Write out the entries below exactly. End with the line that contains "Rendered at 1500 by 938 pixels.".
---
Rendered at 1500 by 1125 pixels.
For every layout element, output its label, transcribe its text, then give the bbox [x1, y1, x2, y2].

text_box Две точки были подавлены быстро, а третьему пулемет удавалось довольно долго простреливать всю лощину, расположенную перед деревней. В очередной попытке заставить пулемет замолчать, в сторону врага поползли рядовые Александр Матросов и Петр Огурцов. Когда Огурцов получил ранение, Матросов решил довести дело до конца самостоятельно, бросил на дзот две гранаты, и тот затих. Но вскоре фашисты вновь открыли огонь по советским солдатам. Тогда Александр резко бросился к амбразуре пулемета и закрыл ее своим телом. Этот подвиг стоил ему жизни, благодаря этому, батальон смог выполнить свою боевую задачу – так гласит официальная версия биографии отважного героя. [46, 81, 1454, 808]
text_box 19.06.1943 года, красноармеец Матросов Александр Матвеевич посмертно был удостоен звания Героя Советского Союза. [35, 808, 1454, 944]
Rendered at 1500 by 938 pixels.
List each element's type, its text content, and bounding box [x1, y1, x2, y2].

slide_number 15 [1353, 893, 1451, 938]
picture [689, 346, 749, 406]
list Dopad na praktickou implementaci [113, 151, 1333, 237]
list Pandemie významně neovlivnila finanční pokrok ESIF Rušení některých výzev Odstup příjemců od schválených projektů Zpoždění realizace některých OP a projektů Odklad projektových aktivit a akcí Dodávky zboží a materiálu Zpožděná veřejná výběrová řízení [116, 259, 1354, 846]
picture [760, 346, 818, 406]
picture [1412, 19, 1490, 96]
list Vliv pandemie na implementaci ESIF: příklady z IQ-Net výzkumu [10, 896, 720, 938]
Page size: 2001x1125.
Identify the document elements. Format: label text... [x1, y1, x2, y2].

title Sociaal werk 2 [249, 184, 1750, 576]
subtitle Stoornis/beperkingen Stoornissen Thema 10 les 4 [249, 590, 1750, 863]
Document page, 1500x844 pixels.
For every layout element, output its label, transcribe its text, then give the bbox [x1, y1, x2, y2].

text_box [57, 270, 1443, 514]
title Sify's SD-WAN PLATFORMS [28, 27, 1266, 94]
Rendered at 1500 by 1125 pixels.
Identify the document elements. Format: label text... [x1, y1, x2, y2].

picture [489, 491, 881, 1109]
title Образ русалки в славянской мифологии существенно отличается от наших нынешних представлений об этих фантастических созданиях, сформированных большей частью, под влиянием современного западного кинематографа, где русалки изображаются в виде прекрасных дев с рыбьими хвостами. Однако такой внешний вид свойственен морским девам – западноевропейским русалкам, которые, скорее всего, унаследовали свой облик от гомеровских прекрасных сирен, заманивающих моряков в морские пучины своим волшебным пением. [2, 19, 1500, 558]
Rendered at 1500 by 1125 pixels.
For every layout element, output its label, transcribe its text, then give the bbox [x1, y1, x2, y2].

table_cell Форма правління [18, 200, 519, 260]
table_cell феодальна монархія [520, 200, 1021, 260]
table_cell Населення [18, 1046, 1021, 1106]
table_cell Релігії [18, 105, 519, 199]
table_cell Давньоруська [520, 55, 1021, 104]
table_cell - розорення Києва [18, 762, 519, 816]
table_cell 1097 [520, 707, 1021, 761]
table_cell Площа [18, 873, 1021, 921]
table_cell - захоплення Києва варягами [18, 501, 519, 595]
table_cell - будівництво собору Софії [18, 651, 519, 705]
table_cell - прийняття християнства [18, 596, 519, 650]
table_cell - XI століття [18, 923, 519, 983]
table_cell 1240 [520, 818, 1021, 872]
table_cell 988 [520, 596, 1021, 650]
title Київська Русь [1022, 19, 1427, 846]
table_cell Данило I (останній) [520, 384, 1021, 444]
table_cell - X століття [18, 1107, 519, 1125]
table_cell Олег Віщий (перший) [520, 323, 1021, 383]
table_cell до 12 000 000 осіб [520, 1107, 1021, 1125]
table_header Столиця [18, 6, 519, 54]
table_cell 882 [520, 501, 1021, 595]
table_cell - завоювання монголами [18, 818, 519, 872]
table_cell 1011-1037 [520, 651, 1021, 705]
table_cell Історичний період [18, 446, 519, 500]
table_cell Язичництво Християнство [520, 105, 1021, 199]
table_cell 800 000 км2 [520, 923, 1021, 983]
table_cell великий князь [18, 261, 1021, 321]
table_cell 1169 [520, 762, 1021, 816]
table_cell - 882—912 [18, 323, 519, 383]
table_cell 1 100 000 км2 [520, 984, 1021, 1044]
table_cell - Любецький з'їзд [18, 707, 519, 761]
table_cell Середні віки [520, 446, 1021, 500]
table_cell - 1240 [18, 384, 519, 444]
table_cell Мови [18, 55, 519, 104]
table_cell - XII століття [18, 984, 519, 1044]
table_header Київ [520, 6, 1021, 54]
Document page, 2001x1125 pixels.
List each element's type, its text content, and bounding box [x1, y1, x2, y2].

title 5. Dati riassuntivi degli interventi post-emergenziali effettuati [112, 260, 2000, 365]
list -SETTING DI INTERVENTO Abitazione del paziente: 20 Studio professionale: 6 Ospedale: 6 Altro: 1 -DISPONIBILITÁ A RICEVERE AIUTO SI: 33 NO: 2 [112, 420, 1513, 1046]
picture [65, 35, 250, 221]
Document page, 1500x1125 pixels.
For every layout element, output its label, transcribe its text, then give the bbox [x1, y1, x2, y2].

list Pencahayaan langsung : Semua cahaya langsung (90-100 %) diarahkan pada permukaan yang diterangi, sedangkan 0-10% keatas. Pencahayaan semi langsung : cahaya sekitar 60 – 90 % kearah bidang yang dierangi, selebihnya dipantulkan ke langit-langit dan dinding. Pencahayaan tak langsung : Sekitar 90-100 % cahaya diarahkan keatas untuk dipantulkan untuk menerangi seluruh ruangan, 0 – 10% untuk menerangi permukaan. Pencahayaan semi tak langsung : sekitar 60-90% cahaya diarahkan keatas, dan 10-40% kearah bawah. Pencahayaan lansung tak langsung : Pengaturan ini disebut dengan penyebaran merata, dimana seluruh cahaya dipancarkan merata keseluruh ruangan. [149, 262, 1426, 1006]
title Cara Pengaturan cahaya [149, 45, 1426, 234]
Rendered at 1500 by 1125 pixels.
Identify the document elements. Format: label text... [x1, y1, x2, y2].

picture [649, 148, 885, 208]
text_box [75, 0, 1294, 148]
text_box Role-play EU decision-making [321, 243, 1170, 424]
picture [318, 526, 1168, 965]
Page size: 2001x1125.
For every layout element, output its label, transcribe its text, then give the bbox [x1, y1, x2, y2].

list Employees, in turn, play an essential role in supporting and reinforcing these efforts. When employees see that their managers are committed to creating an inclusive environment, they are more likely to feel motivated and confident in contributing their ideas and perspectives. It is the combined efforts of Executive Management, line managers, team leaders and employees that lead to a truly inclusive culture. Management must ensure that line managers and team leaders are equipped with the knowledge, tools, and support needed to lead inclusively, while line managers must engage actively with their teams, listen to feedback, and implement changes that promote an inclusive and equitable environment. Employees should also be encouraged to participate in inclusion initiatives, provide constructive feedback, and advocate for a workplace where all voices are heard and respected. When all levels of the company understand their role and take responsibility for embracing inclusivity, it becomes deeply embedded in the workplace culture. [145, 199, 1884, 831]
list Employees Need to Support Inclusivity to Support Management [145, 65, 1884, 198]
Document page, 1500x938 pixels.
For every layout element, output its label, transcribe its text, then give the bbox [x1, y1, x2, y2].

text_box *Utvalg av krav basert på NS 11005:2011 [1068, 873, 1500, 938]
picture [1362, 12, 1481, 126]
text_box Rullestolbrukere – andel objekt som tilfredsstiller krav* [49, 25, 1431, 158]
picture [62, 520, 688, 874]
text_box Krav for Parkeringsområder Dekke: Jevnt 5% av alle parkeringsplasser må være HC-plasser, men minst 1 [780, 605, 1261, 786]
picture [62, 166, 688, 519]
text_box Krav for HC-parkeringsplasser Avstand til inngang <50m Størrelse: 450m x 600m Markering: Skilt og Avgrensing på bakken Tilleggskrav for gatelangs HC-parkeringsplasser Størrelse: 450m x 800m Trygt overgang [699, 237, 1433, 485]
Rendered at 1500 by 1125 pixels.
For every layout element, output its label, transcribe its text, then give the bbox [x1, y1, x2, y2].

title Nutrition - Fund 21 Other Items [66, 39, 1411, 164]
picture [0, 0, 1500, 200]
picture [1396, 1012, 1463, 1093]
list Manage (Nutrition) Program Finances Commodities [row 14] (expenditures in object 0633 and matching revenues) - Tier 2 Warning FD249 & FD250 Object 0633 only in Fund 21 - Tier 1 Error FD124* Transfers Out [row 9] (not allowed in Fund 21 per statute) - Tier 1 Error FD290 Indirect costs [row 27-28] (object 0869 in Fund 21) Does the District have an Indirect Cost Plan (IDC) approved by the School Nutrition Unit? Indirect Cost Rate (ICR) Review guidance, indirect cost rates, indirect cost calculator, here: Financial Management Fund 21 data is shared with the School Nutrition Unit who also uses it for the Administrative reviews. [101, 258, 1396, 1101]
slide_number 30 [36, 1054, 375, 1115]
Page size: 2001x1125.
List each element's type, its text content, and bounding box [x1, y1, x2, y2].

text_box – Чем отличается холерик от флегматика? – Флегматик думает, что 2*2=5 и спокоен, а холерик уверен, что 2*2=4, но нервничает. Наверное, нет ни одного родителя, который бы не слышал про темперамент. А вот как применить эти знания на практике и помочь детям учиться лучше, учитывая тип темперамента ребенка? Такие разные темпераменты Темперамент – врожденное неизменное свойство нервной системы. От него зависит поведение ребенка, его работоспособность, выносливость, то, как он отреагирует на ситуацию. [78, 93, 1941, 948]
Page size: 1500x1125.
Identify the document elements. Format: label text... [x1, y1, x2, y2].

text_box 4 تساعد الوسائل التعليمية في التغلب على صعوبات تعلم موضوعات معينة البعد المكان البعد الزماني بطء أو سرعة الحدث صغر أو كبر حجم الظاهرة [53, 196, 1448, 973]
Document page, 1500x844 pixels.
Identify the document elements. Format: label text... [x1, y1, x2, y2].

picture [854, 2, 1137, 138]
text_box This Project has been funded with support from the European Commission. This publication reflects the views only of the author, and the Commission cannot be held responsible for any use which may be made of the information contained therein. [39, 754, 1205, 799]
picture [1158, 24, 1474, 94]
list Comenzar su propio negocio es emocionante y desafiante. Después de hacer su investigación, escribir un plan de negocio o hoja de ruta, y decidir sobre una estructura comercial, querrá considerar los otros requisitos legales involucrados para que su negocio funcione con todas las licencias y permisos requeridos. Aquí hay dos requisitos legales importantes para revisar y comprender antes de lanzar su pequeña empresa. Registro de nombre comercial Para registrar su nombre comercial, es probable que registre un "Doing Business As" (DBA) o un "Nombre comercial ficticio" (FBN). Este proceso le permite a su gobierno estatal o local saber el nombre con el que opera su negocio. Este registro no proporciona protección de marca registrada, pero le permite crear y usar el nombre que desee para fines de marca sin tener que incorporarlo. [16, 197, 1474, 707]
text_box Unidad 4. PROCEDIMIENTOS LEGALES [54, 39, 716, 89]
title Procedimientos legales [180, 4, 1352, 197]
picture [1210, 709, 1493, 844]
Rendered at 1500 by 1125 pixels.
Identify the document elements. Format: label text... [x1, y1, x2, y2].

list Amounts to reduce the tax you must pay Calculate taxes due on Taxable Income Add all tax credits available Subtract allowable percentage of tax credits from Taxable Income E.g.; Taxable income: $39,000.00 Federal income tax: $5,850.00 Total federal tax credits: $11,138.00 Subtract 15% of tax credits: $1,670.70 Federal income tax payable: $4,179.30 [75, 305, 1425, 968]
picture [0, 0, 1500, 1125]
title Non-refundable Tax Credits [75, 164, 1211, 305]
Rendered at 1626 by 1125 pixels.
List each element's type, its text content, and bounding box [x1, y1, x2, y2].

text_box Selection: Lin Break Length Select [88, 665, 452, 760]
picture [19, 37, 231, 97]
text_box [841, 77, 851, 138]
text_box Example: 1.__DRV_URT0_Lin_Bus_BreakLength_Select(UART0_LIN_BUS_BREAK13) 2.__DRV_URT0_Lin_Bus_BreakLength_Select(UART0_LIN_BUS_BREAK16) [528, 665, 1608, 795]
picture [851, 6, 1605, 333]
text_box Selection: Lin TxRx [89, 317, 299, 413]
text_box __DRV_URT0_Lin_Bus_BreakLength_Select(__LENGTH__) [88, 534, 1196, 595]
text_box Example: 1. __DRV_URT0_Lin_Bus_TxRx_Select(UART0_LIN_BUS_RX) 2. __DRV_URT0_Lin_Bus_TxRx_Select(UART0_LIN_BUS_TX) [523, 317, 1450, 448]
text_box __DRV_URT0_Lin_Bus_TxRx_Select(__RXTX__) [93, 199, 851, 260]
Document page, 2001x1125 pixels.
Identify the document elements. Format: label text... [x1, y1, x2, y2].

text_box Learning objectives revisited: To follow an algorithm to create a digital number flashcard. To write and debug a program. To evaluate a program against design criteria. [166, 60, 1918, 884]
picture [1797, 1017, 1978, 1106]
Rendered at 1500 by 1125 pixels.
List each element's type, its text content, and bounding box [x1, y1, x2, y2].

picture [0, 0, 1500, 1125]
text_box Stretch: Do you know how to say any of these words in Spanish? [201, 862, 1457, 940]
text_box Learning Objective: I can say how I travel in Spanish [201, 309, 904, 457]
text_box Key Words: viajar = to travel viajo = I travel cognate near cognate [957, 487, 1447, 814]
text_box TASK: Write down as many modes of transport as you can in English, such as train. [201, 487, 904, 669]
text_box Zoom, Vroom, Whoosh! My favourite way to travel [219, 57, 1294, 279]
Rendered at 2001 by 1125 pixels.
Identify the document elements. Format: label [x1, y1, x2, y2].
---
### [WRITTEN SOLUTION]
Rendered at 1500 by 1125 pixels.
For every layout element, output its label, transcribe its text, then give the bbox [x1, y1, x2, y2].

text_box Две точки были подавлены быстро, а третьему пулемет удавалось довольно долго простреливать всю лощину, расположенную перед деревней. В очередной попытке заставить пулемет замолчать, в сторону врага поползли рядовые Александр Матросов и Петр Огурцов. Когда Огурцов получил ранение, Матросов решил довести дело до конца самостоятельно, бросил на дзот две гранаты, и тот затих. Но вскоре фашисты вновь открыли огонь по советским солдатам. Тогда Александр резко бросился к амбразуре пулемета и закрыл ее своим телом. Этот подвиг стоил ему жизни, благодаря этому, батальон смог выполнить свою боевую задачу – так гласит официальная версия биографии отважного героя. [46, 81, 1454, 808]
text_box 19.06.1943 года, красноармеец Матросов Александр Матвеевич посмертно был удостоен звания Героя Советского Союза. [35, 808, 1454, 944]
Rendered at 1500 by 938 pixels.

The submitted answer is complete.